Anti-virus software companies are again warning e-mail users about a new version of the Bagle virus, which is spreading on the Internet through infected e-mail messages and targeting machines running Windows.
Bagle.U is the 21st version of an e-mail worm that first appeared in January. Unlike earlier versions of the worm, the new variant eschews tricky subject lines or enticing messages, hiding in a file attachment to otherwise blank e-mail messages. Once opened, Bagle.U opens a back door to infected systems, mails copies of itself to e-mail addresses it steals from the user's computer and even launches the Windows Hearts card game, anti-virus companies said.
Thousands of copies of the new Bagle variant were first spotted on Friday, following what is believed to be an initial e-mail "seeding" of the virus, according to security company iDefense.
Citing the number of infected e-mails, Network Associates' Antivirus Emergency Response Team (AVERT) rated Bagle.U a "medium" threat. Anti-virus company F-Secure has rated it "level 2", indicating "large infections".
As with earlier versions of the Bagle worm, the virus code is contained in an executable (.exe) format file with a randomly generated name. Users must double click on the file to open it. This should help reduce the infection since many organisations automatically block .exe files.

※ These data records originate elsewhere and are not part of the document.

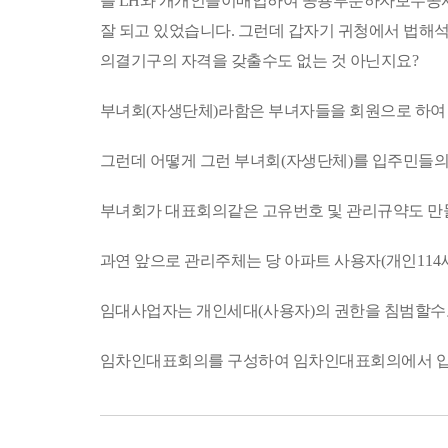
를 LH와 개개인들이매입하여 공용부분하자보수공사
따
라
잘 되고 있었습니다. 그런데 갑자기 귀청에서 법
이
의결기구의 자격을 갖출수도 없는 것 아닌지요
?
용
할
수
부녀회
(
자생단체
)
라함은 부녀자들을 회원으로 하여 
있
습
니
그런데 어떻게 그런 부녀회
(
자생단체
)
를 입주민들의
다.
제
부녀회가 대표회의같은 고유번호 및 관리규약도 만
4
유
형:
과연 앞으로 관리주체는 당 아파트 사용자
(
개인
114
출
처
임대사업자는 개인세대
(
사용자
)
의 권한을 침범할수
표
시
+상
임차인대표회의를 구성하여 임차인대표회의에서 입
업
적
이
용
금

Once launched, the Bagle worm installs itself, begins listening for instructions on communications port 4751 and connects to a website in Germany to report the identity of the infected machine to the worm's author, F-Secure reported.
Bagle is one of a series of worm families that have been plaguing e-mail users in recent months. New versions of Bagle, as well as MyDoom and Netsky, have been surfacing on an almost daily basis since January, prompting a frenzy of activity among anti-virus researchers who must identify and develop antidotes for each new variant.
Experts are at a loss to explain the recent proliferation of worms, though some have cited an apparent "war" between the authors of the Bagle and Netsky worms as the motivation for the release of many of the variants.
The latest is programmed to stop spreading on 1 Jan, 2005. However, at least one antivirus expert expects many new versions of Bagle to be released in the coming weeks. "Bagle.U will not be the last Bagle worm we see. Get ready to re-learn your ABCs as we head into the AA-Z series of Bagle worms," said Ken Dunham, director of malicious code at iDefense.
Multiple, contemporary variants of the same malicious code will help the latest worms succeed in the wild, Dunham said.